### The request
Find each line in the records that contains the string "instances", and copy those lines.

- - - -

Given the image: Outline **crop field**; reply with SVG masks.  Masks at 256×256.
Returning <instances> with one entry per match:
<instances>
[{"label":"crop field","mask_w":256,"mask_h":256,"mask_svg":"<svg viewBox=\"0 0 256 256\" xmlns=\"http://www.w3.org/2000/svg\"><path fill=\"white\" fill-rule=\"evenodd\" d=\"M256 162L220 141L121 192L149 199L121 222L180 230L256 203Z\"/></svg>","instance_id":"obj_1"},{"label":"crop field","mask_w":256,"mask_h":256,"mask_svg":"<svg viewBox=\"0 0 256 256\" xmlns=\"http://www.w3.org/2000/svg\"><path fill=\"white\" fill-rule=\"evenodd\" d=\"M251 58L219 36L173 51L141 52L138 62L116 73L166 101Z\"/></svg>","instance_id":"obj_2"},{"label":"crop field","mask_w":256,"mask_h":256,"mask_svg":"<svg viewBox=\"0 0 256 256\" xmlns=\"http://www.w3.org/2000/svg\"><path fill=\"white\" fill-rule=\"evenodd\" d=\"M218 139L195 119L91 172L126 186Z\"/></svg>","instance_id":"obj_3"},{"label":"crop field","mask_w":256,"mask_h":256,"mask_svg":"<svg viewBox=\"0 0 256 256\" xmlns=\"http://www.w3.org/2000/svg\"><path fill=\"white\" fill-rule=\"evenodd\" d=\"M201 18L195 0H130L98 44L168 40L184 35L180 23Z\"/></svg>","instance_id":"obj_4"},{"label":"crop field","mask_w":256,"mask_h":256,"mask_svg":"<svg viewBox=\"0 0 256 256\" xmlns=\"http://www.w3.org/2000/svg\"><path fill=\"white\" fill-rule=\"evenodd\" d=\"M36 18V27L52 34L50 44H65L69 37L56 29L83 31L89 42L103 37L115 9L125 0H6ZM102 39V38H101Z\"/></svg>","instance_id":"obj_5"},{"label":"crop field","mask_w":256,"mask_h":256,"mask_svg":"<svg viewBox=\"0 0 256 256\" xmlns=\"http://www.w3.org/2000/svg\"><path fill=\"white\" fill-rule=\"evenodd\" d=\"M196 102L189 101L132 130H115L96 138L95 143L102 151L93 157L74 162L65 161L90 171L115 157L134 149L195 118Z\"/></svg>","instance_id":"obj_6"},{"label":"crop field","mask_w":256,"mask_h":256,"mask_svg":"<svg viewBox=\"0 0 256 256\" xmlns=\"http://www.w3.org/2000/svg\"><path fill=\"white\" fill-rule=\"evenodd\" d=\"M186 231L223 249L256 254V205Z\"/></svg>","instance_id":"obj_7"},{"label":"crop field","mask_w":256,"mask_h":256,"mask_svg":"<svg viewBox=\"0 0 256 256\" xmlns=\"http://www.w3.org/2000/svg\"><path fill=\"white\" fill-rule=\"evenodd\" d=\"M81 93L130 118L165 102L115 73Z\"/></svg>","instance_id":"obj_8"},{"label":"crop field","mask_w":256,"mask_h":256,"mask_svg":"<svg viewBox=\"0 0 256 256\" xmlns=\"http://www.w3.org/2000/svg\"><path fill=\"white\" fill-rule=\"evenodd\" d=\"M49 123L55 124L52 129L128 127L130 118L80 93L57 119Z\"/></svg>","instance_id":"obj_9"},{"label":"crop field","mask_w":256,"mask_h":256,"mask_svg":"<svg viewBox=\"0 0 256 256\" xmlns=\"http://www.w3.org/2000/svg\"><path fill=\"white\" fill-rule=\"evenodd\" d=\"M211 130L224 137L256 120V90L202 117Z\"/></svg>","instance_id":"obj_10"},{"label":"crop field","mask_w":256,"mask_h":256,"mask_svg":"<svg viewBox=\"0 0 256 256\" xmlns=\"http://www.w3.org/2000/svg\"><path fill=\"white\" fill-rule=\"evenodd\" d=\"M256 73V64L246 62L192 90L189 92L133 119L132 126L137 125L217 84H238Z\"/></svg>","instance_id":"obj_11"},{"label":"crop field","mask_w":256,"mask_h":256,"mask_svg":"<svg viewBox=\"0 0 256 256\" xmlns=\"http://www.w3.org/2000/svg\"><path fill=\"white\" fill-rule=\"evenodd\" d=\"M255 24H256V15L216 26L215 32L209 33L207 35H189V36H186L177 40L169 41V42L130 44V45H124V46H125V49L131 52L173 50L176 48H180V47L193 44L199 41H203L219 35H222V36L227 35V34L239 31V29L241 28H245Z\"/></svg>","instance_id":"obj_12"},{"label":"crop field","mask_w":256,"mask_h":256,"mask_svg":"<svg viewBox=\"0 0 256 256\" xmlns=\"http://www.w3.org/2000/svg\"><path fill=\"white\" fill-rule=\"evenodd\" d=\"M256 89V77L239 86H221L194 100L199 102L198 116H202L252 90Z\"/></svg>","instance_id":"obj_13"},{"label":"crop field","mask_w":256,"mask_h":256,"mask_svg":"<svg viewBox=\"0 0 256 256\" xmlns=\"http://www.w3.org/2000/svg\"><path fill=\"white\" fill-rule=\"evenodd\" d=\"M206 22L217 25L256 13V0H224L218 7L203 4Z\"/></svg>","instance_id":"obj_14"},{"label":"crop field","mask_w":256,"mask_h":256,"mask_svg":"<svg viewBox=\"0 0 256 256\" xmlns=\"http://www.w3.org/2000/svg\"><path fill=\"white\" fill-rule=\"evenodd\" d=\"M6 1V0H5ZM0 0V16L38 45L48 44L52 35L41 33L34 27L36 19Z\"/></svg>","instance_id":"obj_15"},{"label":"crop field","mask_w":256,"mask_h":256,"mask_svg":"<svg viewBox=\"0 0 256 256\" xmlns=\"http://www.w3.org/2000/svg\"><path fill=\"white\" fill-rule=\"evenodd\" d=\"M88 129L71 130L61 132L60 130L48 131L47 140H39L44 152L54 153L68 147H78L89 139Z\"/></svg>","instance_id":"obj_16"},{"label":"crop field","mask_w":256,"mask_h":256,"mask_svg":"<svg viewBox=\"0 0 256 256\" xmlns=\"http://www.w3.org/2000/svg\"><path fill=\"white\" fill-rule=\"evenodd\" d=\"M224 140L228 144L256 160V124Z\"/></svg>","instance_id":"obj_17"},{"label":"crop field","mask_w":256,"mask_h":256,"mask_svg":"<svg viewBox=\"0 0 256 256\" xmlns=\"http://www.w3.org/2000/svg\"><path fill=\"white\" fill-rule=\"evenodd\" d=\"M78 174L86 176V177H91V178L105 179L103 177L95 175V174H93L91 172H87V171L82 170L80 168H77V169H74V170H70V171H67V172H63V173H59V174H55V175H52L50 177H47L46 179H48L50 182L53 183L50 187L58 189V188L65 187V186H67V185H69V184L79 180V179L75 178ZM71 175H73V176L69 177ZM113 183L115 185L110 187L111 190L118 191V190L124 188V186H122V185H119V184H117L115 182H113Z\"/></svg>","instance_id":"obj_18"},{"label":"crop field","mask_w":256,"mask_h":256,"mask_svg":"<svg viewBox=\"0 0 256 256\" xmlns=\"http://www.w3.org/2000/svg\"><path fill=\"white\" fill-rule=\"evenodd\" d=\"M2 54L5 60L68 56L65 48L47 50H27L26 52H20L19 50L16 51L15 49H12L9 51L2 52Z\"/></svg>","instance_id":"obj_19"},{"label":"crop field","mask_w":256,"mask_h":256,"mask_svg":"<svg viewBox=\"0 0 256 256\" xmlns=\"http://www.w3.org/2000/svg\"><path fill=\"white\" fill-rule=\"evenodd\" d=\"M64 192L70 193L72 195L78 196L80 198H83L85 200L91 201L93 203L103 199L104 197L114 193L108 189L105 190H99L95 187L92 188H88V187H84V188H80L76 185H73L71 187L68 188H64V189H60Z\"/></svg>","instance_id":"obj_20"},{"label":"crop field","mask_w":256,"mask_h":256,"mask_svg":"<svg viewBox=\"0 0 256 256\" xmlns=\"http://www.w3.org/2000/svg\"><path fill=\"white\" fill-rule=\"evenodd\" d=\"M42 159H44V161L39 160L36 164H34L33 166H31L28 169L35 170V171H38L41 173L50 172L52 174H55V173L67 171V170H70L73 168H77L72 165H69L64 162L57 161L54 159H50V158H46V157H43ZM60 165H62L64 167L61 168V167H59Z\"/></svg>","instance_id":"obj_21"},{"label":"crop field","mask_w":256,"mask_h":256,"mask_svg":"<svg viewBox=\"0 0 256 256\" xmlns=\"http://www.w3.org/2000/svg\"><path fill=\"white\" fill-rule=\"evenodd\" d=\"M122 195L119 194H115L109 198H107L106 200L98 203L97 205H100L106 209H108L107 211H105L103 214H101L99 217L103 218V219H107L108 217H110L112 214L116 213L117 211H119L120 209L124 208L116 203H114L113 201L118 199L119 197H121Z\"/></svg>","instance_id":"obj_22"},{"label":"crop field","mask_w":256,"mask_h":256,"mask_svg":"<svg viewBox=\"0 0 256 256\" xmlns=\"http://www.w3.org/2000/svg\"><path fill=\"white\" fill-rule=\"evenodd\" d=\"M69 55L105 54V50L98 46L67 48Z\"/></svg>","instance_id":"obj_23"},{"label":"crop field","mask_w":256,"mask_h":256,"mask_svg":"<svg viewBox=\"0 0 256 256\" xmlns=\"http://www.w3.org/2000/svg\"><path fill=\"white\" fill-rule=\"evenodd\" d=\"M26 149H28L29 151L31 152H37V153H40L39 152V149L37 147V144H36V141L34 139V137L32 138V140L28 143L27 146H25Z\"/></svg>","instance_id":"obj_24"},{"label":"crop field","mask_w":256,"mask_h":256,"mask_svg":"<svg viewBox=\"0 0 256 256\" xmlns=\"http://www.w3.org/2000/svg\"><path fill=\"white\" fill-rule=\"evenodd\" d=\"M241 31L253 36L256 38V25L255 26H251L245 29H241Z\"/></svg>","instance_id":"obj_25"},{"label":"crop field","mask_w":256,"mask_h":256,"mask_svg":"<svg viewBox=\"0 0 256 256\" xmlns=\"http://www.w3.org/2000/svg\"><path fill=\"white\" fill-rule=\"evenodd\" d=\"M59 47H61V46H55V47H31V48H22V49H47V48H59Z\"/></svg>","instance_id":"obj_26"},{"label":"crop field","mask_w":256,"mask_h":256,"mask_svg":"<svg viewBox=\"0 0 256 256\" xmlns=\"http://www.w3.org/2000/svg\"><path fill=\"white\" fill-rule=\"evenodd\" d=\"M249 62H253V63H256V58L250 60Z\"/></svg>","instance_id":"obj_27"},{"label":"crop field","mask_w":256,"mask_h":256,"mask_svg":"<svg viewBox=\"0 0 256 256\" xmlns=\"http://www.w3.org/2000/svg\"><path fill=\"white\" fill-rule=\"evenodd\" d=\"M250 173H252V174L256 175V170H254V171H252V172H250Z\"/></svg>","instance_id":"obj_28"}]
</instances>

- - - -

### Expected output
Returning <instances> with one entry per match:
<instances>
</instances>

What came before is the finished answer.